--- Task data Enclosed Below ---
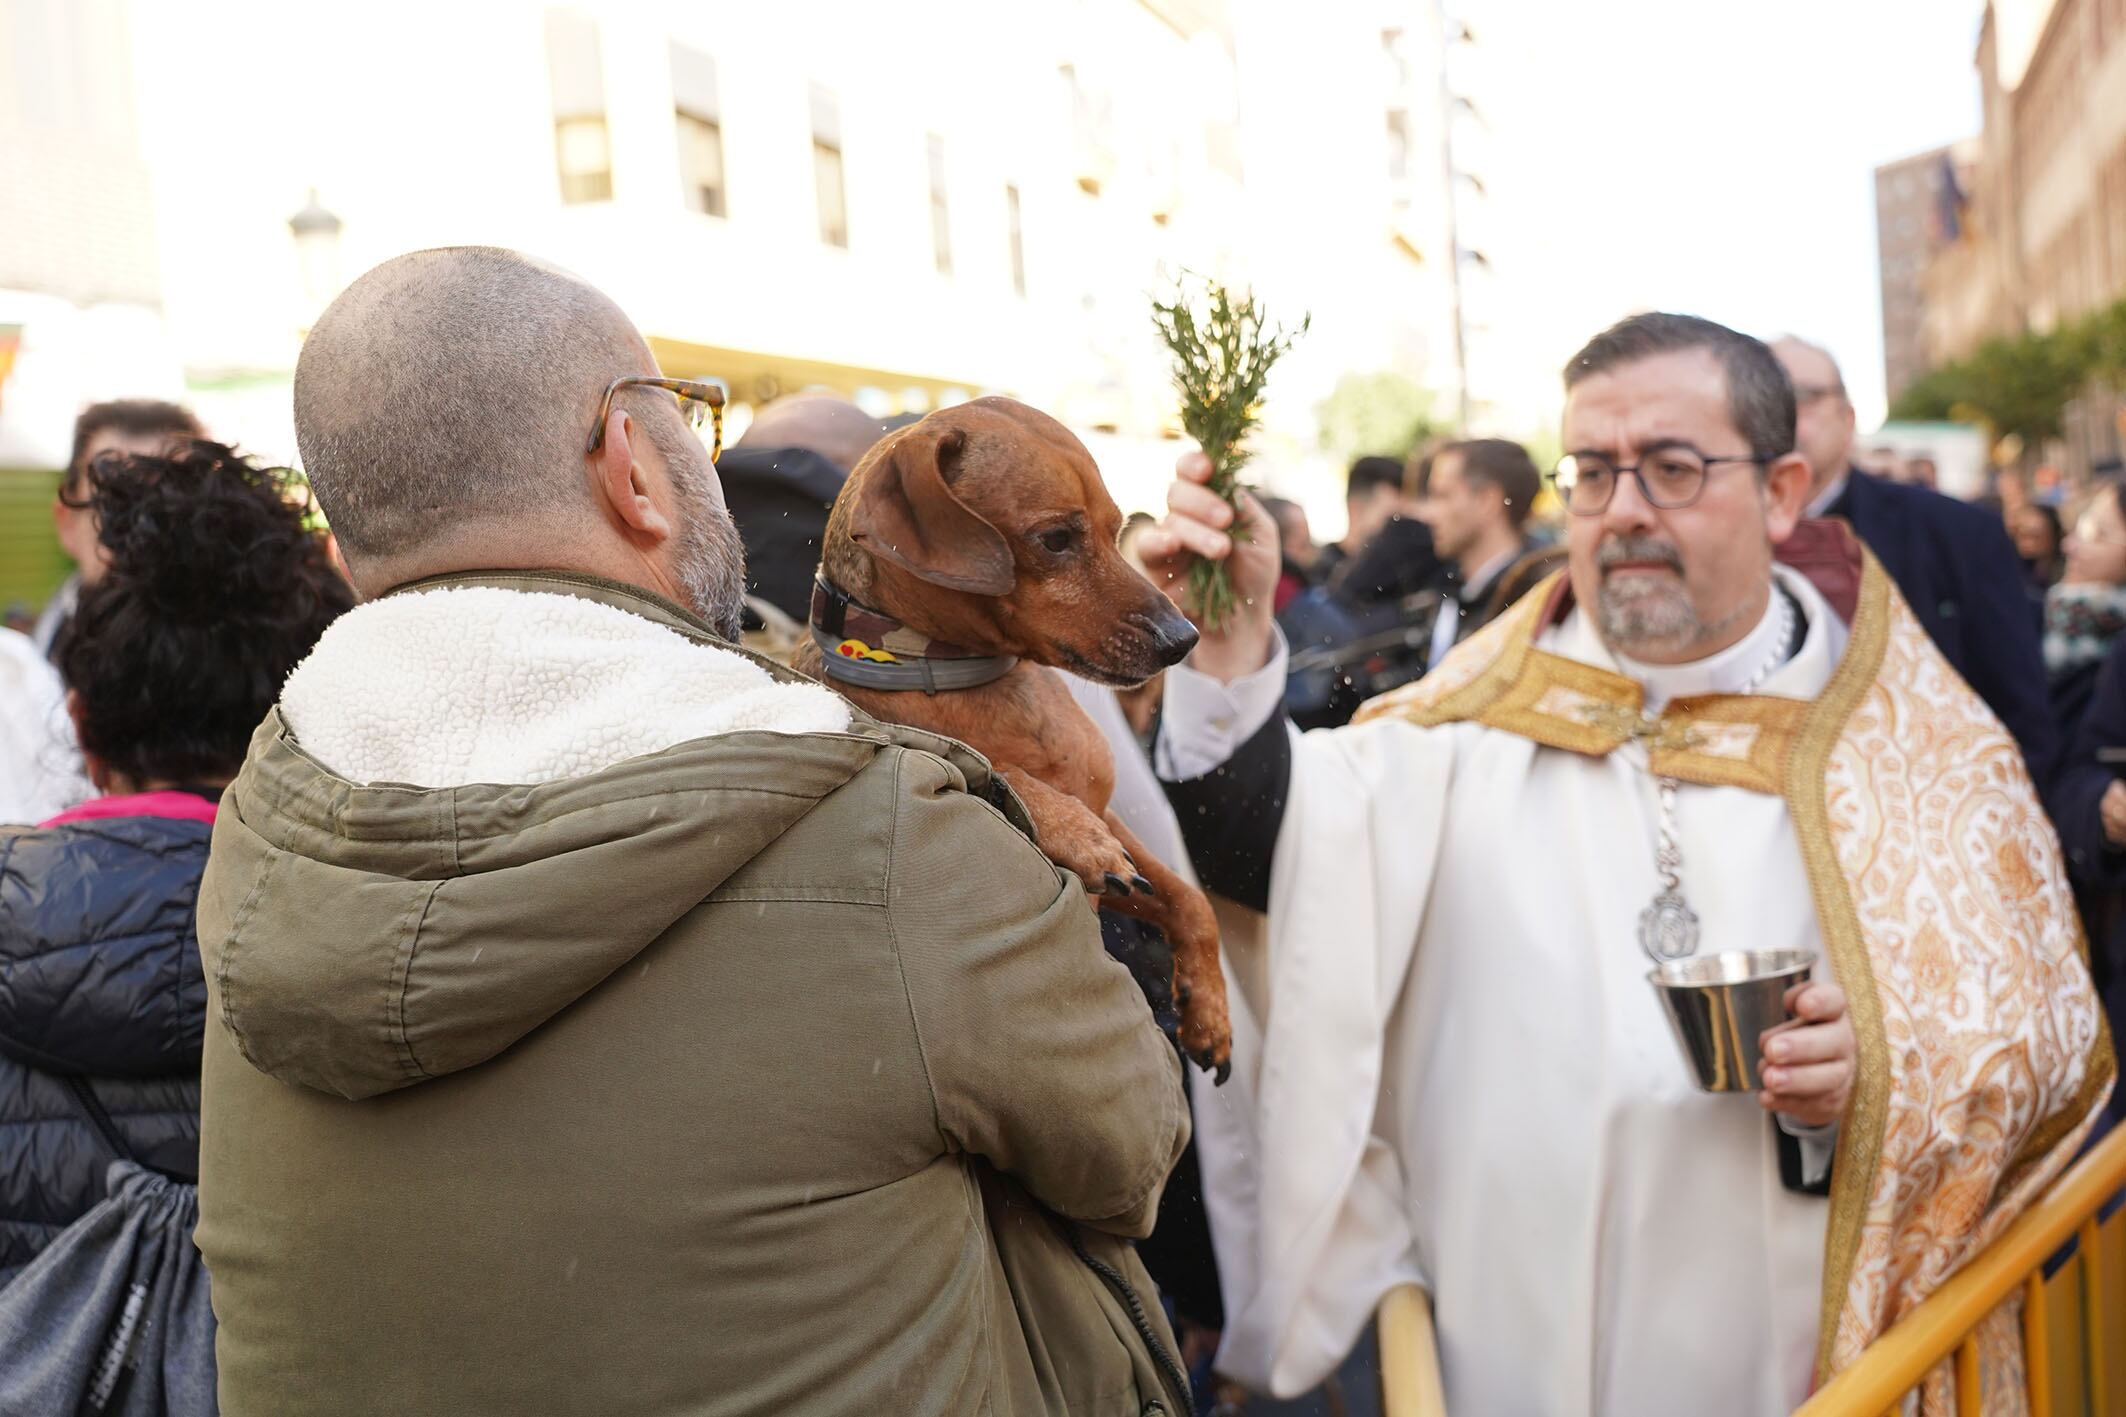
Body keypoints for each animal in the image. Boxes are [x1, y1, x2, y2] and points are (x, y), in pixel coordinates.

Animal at [795, 393, 1233, 1079]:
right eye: (1055, 540)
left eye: (1115, 530)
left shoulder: (1118, 829)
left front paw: (1209, 1009)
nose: (1183, 639)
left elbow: (1190, 899)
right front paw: (1072, 829)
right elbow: (1006, 770)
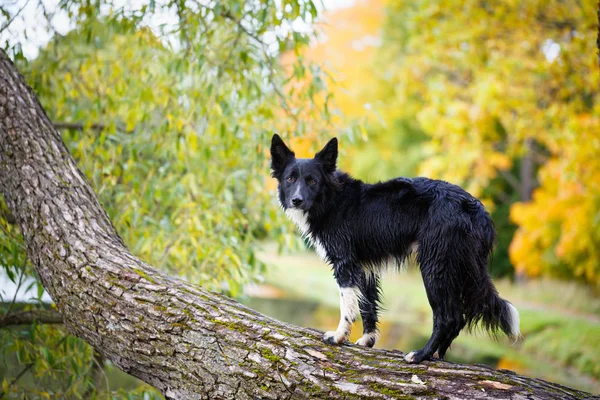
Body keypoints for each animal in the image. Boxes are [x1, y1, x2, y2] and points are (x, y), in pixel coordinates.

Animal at [270, 134, 516, 362]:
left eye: (312, 181)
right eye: (290, 179)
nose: (297, 200)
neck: (331, 199)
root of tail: (477, 209)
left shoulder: (345, 263)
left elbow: (347, 305)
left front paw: (338, 337)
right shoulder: (364, 266)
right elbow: (367, 305)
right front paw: (367, 340)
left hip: (434, 266)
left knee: (449, 317)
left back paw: (421, 355)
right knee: (458, 318)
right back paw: (437, 355)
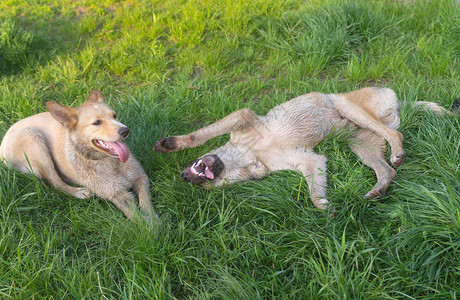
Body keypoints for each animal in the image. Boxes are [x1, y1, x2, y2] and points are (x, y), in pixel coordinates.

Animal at [0, 90, 156, 221]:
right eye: (97, 122)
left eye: (114, 115)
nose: (125, 130)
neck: (108, 161)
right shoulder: (115, 194)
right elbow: (135, 215)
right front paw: (149, 229)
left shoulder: (140, 177)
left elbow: (145, 201)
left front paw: (153, 220)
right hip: (34, 141)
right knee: (55, 182)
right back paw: (79, 192)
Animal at [155, 85, 452, 210]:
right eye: (210, 187)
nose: (184, 177)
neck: (251, 156)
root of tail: (401, 101)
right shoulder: (311, 161)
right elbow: (315, 196)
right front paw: (328, 210)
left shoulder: (242, 118)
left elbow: (199, 136)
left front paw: (171, 144)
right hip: (360, 145)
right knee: (387, 171)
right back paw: (377, 190)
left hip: (346, 106)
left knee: (395, 134)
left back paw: (397, 152)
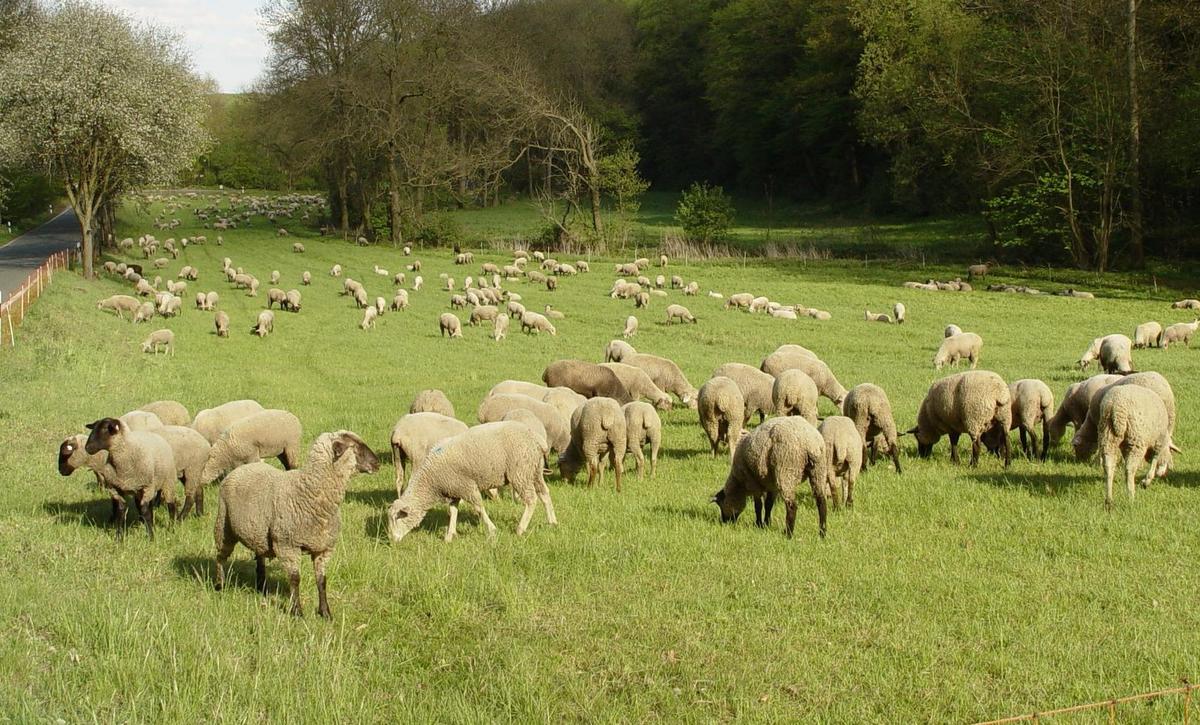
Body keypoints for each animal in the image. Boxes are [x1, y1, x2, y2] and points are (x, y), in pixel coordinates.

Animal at [215, 431, 379, 617]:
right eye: (355, 447)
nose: (377, 463)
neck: (309, 492)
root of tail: (241, 468)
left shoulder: (323, 549)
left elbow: (322, 581)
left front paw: (325, 613)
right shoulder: (288, 546)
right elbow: (295, 579)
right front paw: (297, 612)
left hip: (258, 533)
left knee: (259, 557)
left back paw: (261, 588)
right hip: (224, 525)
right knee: (220, 557)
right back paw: (220, 585)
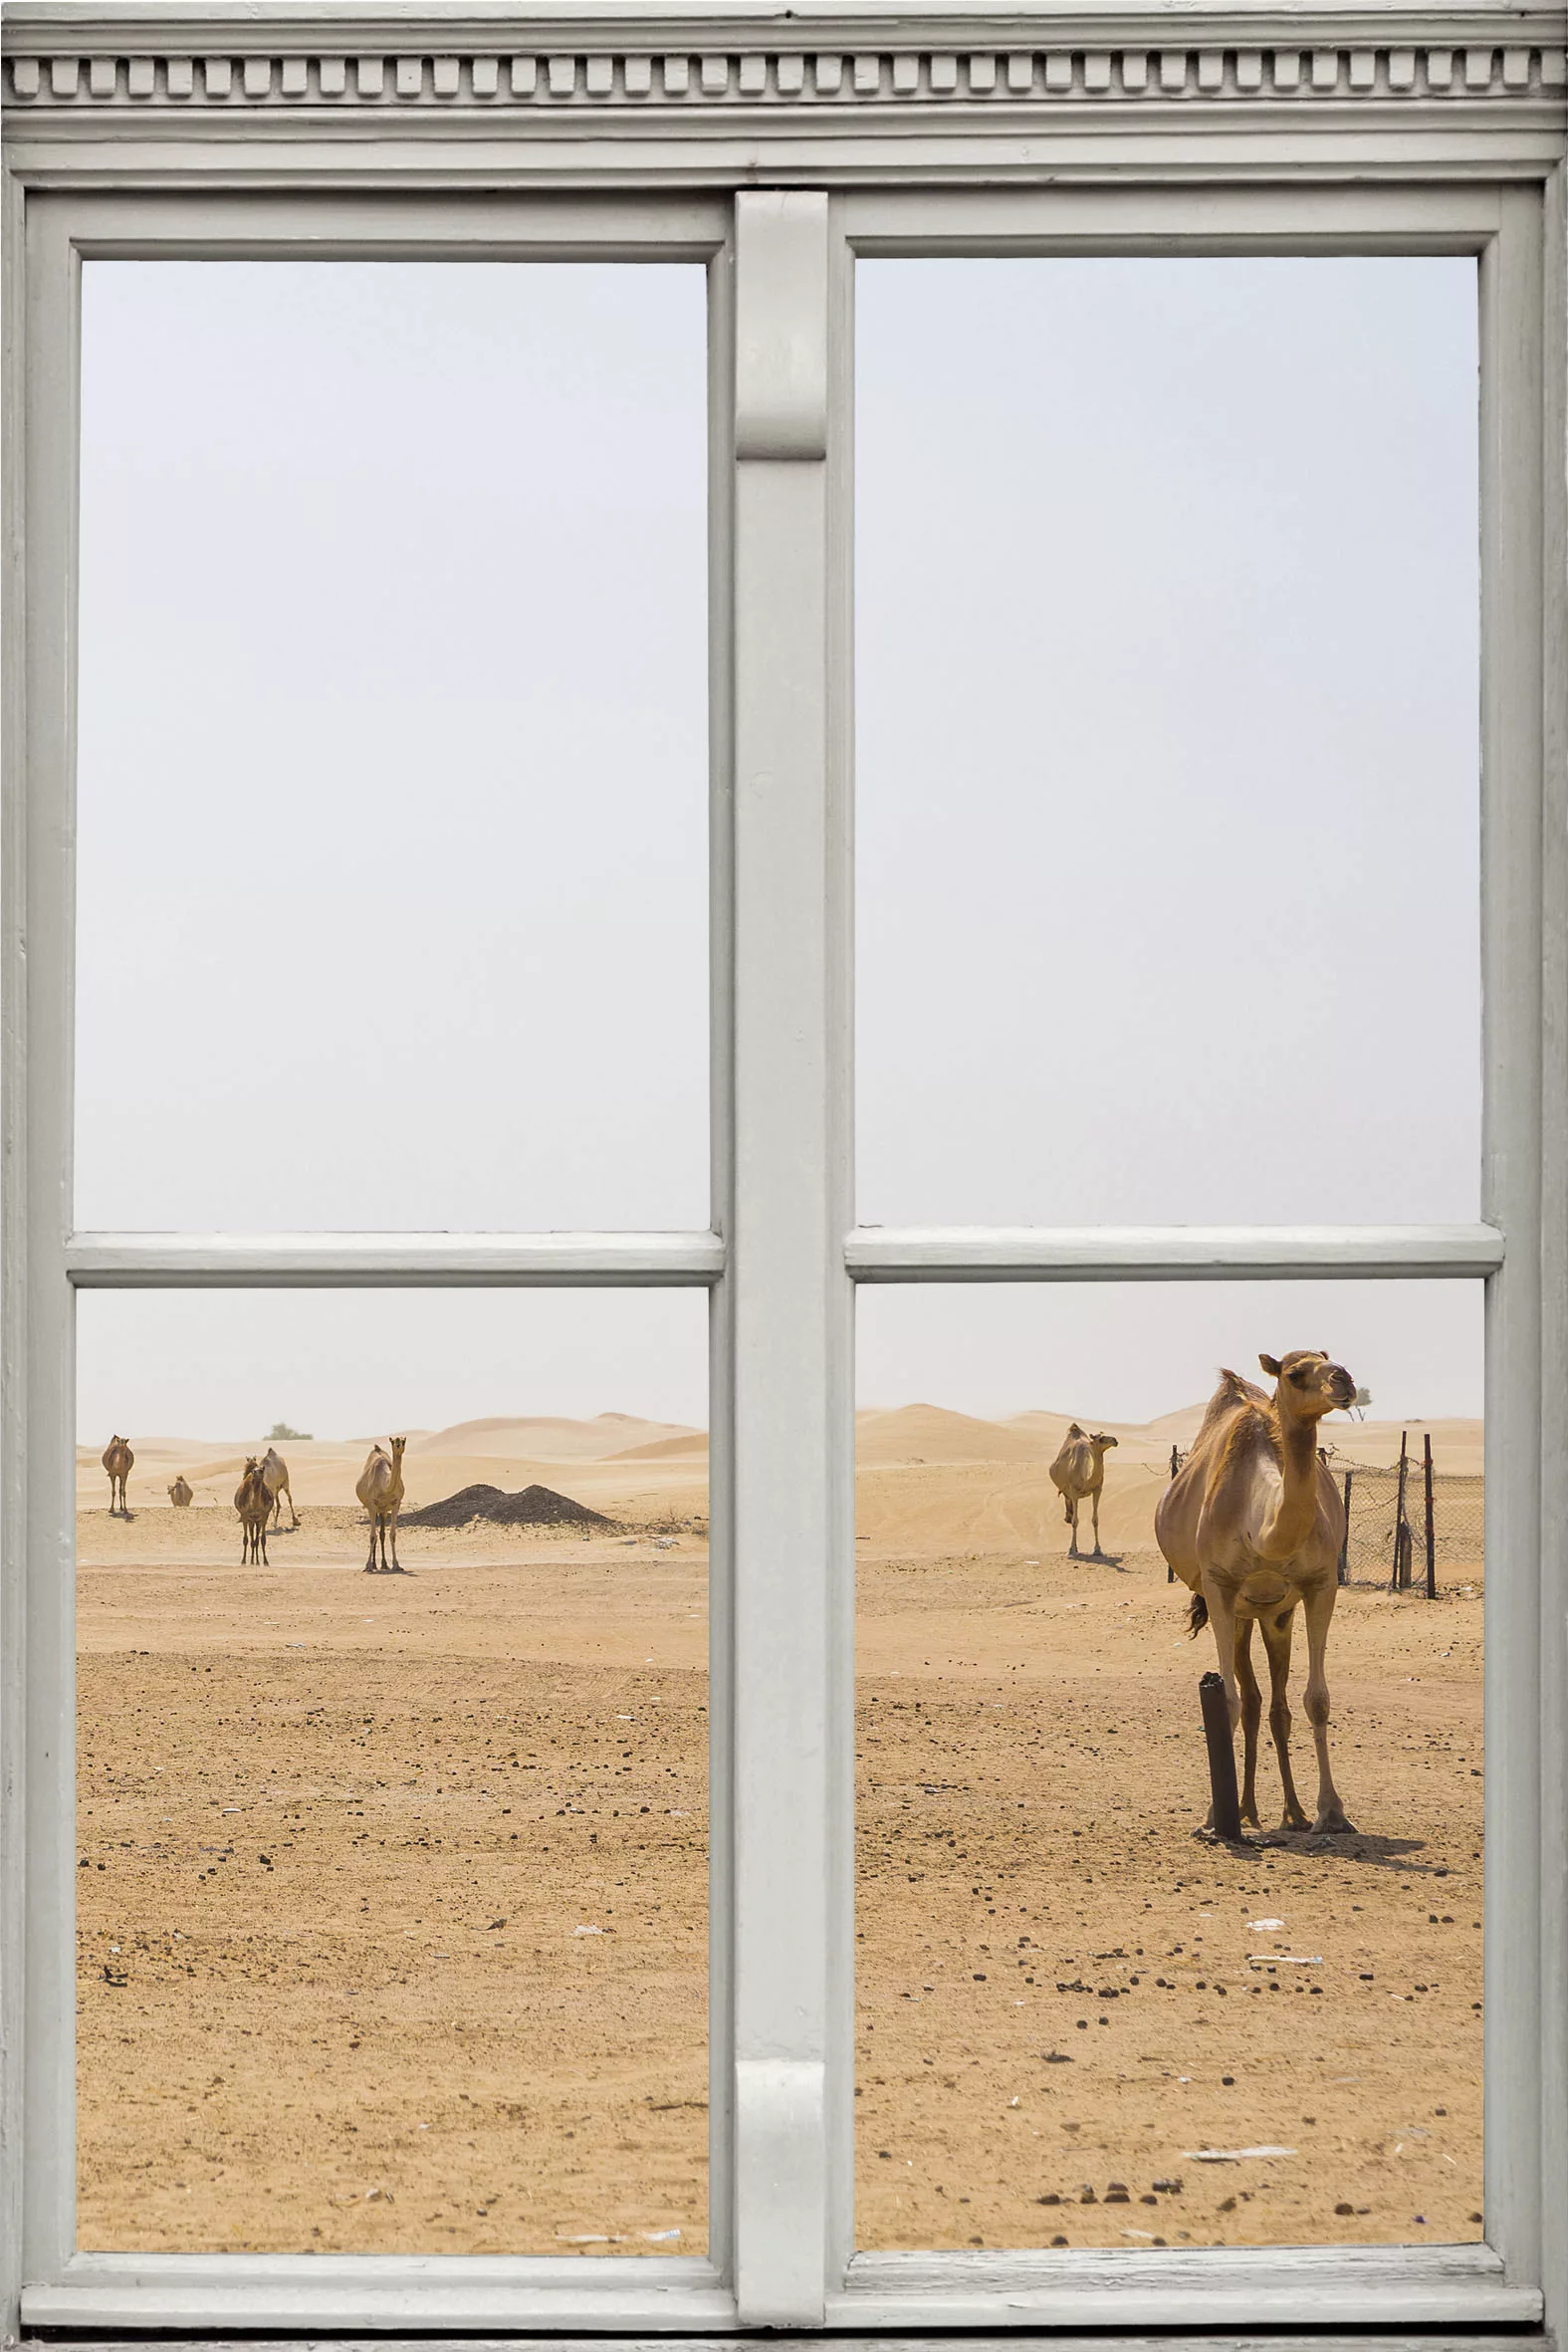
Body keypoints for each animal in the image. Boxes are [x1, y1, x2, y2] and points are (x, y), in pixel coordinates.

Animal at [354, 1430, 404, 1580]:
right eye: (393, 1441)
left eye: (404, 1440)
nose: (399, 1444)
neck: (385, 1487)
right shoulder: (371, 1505)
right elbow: (372, 1536)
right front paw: (368, 1566)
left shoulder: (395, 1504)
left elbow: (392, 1534)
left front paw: (396, 1565)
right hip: (374, 1509)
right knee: (375, 1534)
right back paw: (375, 1564)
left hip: (383, 1511)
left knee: (381, 1534)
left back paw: (383, 1564)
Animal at [1048, 1420, 1123, 1551]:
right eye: (1101, 1438)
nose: (1115, 1440)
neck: (1086, 1478)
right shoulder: (1074, 1490)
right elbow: (1075, 1521)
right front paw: (1072, 1548)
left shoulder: (1098, 1489)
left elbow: (1095, 1520)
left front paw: (1097, 1549)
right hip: (1069, 1491)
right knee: (1068, 1501)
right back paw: (1068, 1518)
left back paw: (1067, 1517)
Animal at [1152, 1345, 1363, 1834]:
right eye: (1296, 1373)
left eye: (1333, 1359)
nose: (1343, 1380)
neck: (1262, 1528)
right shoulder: (1218, 1585)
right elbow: (1226, 1702)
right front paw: (1214, 1817)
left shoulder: (1322, 1583)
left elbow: (1317, 1700)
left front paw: (1331, 1813)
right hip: (1237, 1609)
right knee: (1248, 1701)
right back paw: (1244, 1810)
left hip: (1273, 1612)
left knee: (1274, 1707)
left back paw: (1289, 1812)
--- End of Enclosed Task data ---
Which lines above hold the string "nose"? Please copy all of them.

nose: (1183, 639)
nose: (297, 200)
nose: (125, 130)
nose: (184, 177)
nose: (377, 463)
nose: (399, 1444)
nose: (1115, 1440)
nose: (1343, 1380)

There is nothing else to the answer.